Exercise aim
Return every line in the entries below that contains the string "déléguée". Case counts, so a line matches only if its capitalization is identical.

(Dataset items)

──────────

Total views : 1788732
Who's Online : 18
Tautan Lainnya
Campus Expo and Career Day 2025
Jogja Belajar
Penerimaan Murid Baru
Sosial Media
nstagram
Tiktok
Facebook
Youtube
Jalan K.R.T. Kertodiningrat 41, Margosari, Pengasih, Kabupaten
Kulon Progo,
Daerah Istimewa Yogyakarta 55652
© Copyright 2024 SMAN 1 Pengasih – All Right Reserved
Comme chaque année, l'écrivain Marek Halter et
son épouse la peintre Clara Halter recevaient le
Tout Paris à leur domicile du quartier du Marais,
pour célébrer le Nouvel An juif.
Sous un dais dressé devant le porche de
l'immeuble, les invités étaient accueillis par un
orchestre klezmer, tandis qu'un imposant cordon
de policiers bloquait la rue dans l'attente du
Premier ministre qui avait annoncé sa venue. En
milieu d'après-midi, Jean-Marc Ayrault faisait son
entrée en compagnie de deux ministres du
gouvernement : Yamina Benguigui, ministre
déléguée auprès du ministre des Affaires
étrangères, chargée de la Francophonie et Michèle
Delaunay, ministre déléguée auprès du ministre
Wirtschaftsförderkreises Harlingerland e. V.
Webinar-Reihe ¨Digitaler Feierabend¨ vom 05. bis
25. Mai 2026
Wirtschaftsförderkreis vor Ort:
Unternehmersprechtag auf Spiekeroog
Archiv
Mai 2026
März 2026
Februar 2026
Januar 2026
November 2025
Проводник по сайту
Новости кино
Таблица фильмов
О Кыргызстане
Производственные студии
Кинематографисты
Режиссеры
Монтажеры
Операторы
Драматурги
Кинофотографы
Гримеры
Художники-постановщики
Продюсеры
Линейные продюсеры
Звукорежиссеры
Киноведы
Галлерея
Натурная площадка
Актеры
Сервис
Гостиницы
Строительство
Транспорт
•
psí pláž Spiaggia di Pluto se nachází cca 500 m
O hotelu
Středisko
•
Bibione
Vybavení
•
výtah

──────────

Your solution
déléguée auprès du ministre des Affaires
Delaunay, ministre déléguée auprès du ministre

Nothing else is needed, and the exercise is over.